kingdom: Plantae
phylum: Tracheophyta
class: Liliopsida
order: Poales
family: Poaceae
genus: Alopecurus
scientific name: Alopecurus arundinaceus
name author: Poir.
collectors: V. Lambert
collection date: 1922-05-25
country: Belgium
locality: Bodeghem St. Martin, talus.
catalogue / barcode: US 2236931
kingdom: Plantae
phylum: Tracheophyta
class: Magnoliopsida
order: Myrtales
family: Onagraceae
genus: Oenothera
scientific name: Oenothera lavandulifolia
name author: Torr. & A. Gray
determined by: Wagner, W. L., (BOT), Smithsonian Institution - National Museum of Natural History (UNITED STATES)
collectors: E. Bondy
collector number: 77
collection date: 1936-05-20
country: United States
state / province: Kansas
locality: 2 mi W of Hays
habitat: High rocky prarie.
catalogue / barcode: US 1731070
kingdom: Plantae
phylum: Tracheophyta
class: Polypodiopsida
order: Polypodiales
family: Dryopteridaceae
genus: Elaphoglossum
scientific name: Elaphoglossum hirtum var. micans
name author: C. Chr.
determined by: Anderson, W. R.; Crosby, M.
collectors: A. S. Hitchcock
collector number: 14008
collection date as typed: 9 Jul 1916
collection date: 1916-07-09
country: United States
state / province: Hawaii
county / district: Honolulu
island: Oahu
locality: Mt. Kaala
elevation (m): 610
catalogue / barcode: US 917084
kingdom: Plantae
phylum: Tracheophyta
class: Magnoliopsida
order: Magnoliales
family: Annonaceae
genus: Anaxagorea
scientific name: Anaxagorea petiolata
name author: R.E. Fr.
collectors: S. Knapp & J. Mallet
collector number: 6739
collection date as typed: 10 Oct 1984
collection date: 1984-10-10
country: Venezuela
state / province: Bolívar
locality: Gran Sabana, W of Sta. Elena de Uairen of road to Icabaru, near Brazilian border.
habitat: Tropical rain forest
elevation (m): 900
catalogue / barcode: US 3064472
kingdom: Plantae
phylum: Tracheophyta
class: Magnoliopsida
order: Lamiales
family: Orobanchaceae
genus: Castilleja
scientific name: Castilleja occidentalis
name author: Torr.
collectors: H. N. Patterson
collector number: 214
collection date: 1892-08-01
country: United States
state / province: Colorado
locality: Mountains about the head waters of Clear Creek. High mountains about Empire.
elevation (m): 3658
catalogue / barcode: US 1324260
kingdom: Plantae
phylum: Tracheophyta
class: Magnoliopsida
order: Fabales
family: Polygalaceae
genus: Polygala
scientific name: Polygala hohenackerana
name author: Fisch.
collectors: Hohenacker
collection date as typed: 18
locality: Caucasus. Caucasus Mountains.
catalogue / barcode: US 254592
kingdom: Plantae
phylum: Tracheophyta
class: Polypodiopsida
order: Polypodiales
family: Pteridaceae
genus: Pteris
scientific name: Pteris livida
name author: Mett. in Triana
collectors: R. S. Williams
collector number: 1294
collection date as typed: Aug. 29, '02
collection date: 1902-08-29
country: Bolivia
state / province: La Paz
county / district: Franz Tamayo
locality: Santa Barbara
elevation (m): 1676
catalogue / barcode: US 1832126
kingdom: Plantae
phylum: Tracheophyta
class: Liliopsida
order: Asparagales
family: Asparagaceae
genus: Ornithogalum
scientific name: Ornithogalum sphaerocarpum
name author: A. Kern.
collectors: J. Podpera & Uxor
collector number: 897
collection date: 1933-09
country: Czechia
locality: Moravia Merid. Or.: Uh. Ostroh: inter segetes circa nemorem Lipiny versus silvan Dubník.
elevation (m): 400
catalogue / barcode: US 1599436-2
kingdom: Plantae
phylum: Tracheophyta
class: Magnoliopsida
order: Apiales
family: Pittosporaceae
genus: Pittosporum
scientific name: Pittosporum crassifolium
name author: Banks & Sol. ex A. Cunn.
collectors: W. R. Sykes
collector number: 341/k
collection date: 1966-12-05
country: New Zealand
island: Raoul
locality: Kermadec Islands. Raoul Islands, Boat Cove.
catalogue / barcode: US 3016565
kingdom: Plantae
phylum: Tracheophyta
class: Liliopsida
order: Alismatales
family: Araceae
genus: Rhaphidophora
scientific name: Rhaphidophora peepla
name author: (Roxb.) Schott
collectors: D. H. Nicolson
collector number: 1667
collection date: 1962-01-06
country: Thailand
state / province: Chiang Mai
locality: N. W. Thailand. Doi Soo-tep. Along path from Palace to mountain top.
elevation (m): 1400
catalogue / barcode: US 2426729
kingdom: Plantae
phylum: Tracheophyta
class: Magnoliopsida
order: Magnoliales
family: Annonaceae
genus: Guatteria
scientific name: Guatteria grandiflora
++++++++++++++++++++
Rewrite all the entries with "catalogue / barcode" changed to "catalog number" wherever it occurs, keeping every other line the same.

▶ [WORKED ANSWER]
kingdom: Plantae
phylum: Tracheophyta
class: Liliopsida
order: Poales
family: Poaceae
genus: Alopecurus
scientific name: Alopecurus arundinaceus
name author: Poir.
collectors: V. Lambert
collection date: 1922-05-25
country: Belgium
locality: Bodeghem St. Martin, talus.
catalog number: US 2236931
kingdom: Plantae
phylum: Tracheophyta
class: Magnoliopsida
order: Myrtales
family: Onagraceae
genus: Oenothera
scientific name: Oenothera lavandulifolia
name author: Torr. & A. Gray
determined by: Wagner, W. L., (BOT), Smithsonian Institution - National Museum of Natural History (UNITED STATES)
collectors: E. Bondy
collector number: 77
collection date: 1936-05-20
country: United States
state / province: Kansas
locality: 2 mi W of Hays
habitat: High rocky prarie.
catalog number: US 1731070
kingdom: Plantae
phylum: Tracheophyta
class: Polypodiopsida
order: Polypodiales
family: Dryopteridaceae
genus: Elaphoglossum
scientific name: Elaphoglossum hirtum var. micans
name author: C. Chr.
determined by: Anderson, W. R.; Crosby, M.
collectors: A. S. Hitchcock
collector number: 14008
collection date as typed: 9 Jul 1916
collection date: 1916-07-09
country: United States
state / province: Hawaii
county / district: Honolulu
island: Oahu
locality: Mt. Kaala
elevation (m): 610
catalog number: US 917084
kingdom: Plantae
phylum: Tracheophyta
class: Magnoliopsida
order: Magnoliales
family: Annonaceae
genus: Anaxagorea
scientific name: Anaxagorea petiolata
name author: R.E. Fr.
collectors: S. Knapp & J. Mallet
collector number: 6739
collection date as typed: 10 Oct 1984
collection date: 1984-10-10
country: Venezuela
state / province: Bolívar
locality: Gran Sabana, W of Sta. Elena de Uairen of road to Icabaru, near Brazilian border.
habitat: Tropical rain forest
elevation (m): 900
catalog number: US 3064472
kingdom: Plantae
phylum: Tracheophyta
class: Magnoliopsida
order: Lamiales
family: Orobanchaceae
genus: Castilleja
scientific name: Castilleja occidentalis
name author: Torr.
collectors: H. N. Patterson
collector number: 214
collection date: 1892-08-01
country: United States
state / province: Colorado
locality: Mountains about the head waters of Clear Creek. High mountains about Empire.
elevation (m): 3658
catalog number: US 1324260
kingdom: Plantae
phylum: Tracheophyta
class: Magnoliopsida
order: Fabales
family: Polygalaceae
genus: Polygala
scientific name: Polygala hohenackerana
name author: Fisch.
collectors: Hohenacker
collection date as typed: 18
locality: Caucasus. Caucasus Mountains.
catalog number: US 254592
kingdom: Plantae
phylum: Tracheophyta
class: Polypodiopsida
order: Polypodiales
family: Pteridaceae
genus: Pteris
scientific name: Pteris livida
name author: Mett. in Triana
collectors: R. S. Williams
collector number: 1294
collection date as typed: Aug. 29, '02
collection date: 1902-08-29
country: Bolivia
state / province: La Paz
county / district: Franz Tamayo
locality: Santa Barbara
elevation (m): 1676
catalog number: US 1832126
kingdom: Plantae
phylum: Tracheophyta
class: Liliopsida
order: Asparagales
family: Asparagaceae
genus: Ornithogalum
scientific name: Ornithogalum sphaerocarpum
name author: A. Kern.
collectors: J. Podpera & Uxor
collector number: 897
collection date: 1933-09
country: Czechia
locality: Moravia Merid. Or.: Uh. Ostroh: inter segetes circa nemorem Lipiny versus silvan Dubník.
elevation (m): 400
catalog number: US 1599436-2
kingdom: Plantae
phylum: Tracheophyta
class: Magnoliopsida
order: Apiales
family: Pittosporaceae
genus: Pittosporum
scientific name: Pittosporum crassifolium
name author: Banks & Sol. ex A. Cunn.
collectors: W. R. Sykes
collector number: 341/k
collection date: 1966-12-05
country: New Zealand
island: Raoul
locality: Kermadec Islands. Raoul Islands, Boat Cove.
catalog number: US 3016565
kingdom: Plantae
phylum: Tracheophyta
class: Liliopsida
order: Alismatales
family: Araceae
genus: Rhaphidophora
scientific name: Rhaphidophora peepla
name author: (Roxb.) Schott
collectors: D. H. Nicolson
collector number: 1667
collection date: 1962-01-06
country: Thailand
state / province: Chiang Mai
locality: N. W. Thailand. Doi Soo-tep. Along path from Palace to mountain top.
elevation (m): 1400
catalog number: US 2426729
kingdom: Plantae
phylum: Tracheophyta
class: Magnoliopsida
order: Magnoliales
family: Annonaceae
genus: Guatteria
scientific name: Guatteria grandiflora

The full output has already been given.